Saturday, April 17, 2010

Just how dark are leftwing protesters?

Charles Blow writes in his New York Times column today about his trip to a Dallas Tea Party. Needless to say, Mr. Blow went to the Tea Party with his racial bean counter’s cap firmly on.

I won’t bother going over the whole thing because you know where his story inevitably ends up.  I will quote his summation. 
Thursday night I saw a political minstrel show devised for the entertainment of those on the rim of obliviousness and for those engaged in the subterfuge of intolerance. I was not amused. 
For Mr. Blow, because the number of black speakers at the Tea Party did not match in ratio the number of black attendees, the whole thing was some sort of minstrel show.  Lucky for me I read another black person’s first hand account from a Tea Party in Chicago.  In this account by Shamara Riley there was a paragraph that stuck in my head. 
As the event was scheduled to go from 12:00N-1:30pm, the public plaza was also interspersed with lunchtime eaters and curious folks. A couple of vendors sold tea party-related merchandise on the periphery of the plaza, where there was also a significant police presence. Also, on the periphery was a contingent of white gay liberal counter-protesters, waving rainbow flags. As I went into the plaza, I overheard one of them say, "These f_____s are racist!" Another one held up a white sign which said, "Don't Tread Spit On Me", a play on tea party slogan to refer to the allegations that tea party activists in Washington, D.C. protesting the health care bill spit on a black U.S. Congressman. It was interesting that one of the counterprotesters was alleging racism, because the racial makeup of the counterprotesters even less diverse than the tea party crowd of 2,000-4,000 folks. 
This got me thinking, the left have been making much noise about the racial make up of the Tea Parties, but little attention is ever paid to the racial make up of their grassroots political movements. So I did a little test for myself. I first Googled images of the anti war protesters, then Code Pink protesters, and finally the much talked about Coffee Party. No surprise all of the images from these leftwing grassroots affairs are predominately white.  Just to back up what I was seeing on Google, I went to Flickr and Photobucket to search for the same things. Yep, mostly white folks in those pictures too.

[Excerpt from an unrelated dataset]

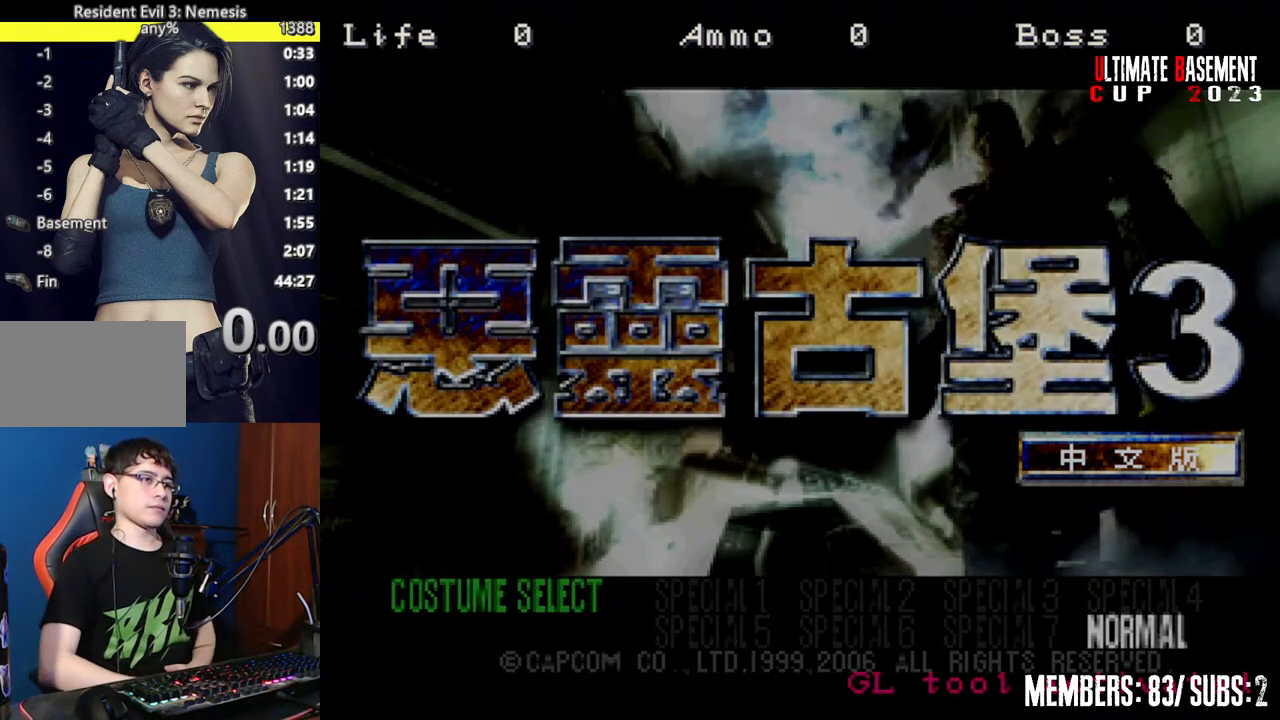
{"keys": [], "events": []}
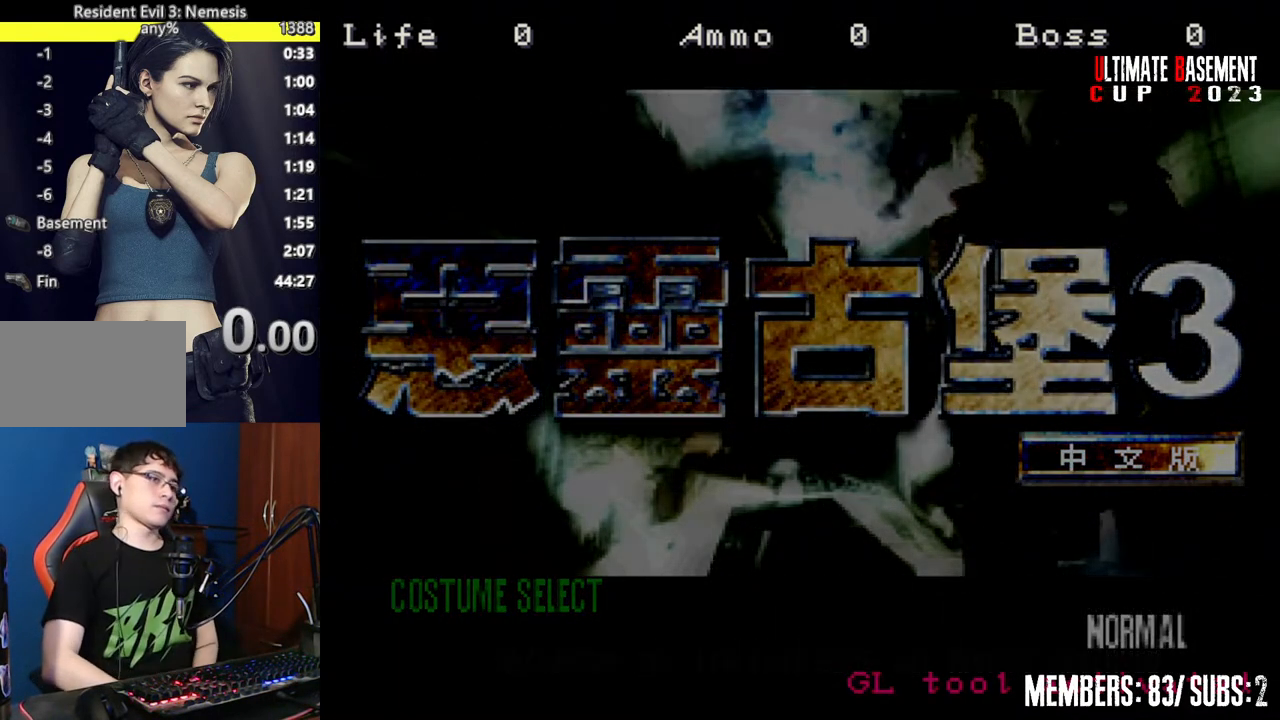
{"keys": [], "events": []}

Maybe Mr. Blow should start worrying about the mintrel show on his side of the political fence.


Opus #6 said...

Either way, the content of the Tea Partier's character is much more to my liking. ;-)

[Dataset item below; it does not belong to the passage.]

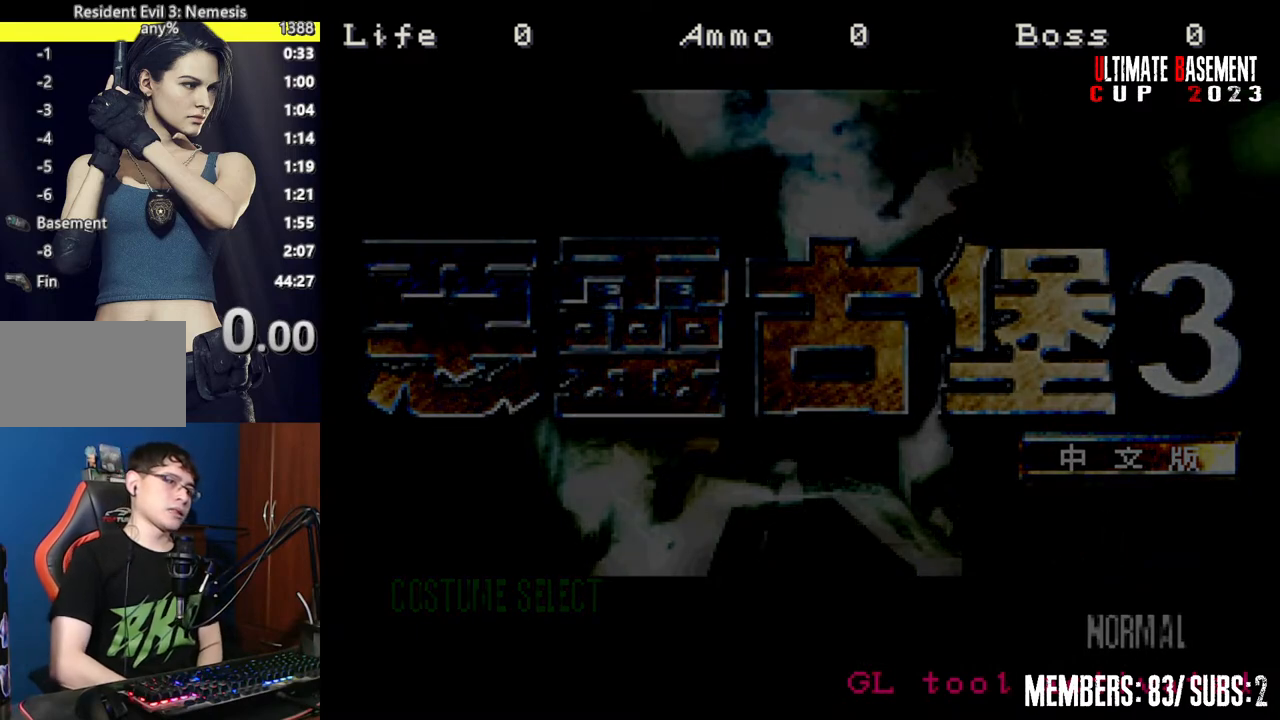
{"keys": [], "events": []}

Just a conservative girl said...

We had a similiar situtation on Thursday night. We actually had a decent size crowd of counter protesters; the woman who started the coffee party lives locally. They started walking around with this huge sign that said something about the KKK, they really funny part of it was the person who was on stage at the time was Black. Deneen Borelli, I am not sure if you know who she is. It was amusing.

Hot Sam said...

I can't get over his use of the word "minstrel show."

Minstrel shows, a popular form of entertainment in the 19th century, often lampooned blacks with white actors in blackface.

The sole intent of some minstrel shows was to disparage blacks. Other minstrel shows were used by abolitionists to illustrate the abomination of slavery, even if their comedic depictions of black stereotypes would, today, be considered racist. The South even eventually banned minstrel shows.

The point is that the author of that comment intended to describe the Tea Party as a "minstrel show" without having the faintest idea what a minstrel show is. He casually threw the term around as he would with the term "racist."

Reality doesn't matter to these Orwellian Doublethinkers, only that they find comfort and commiseration.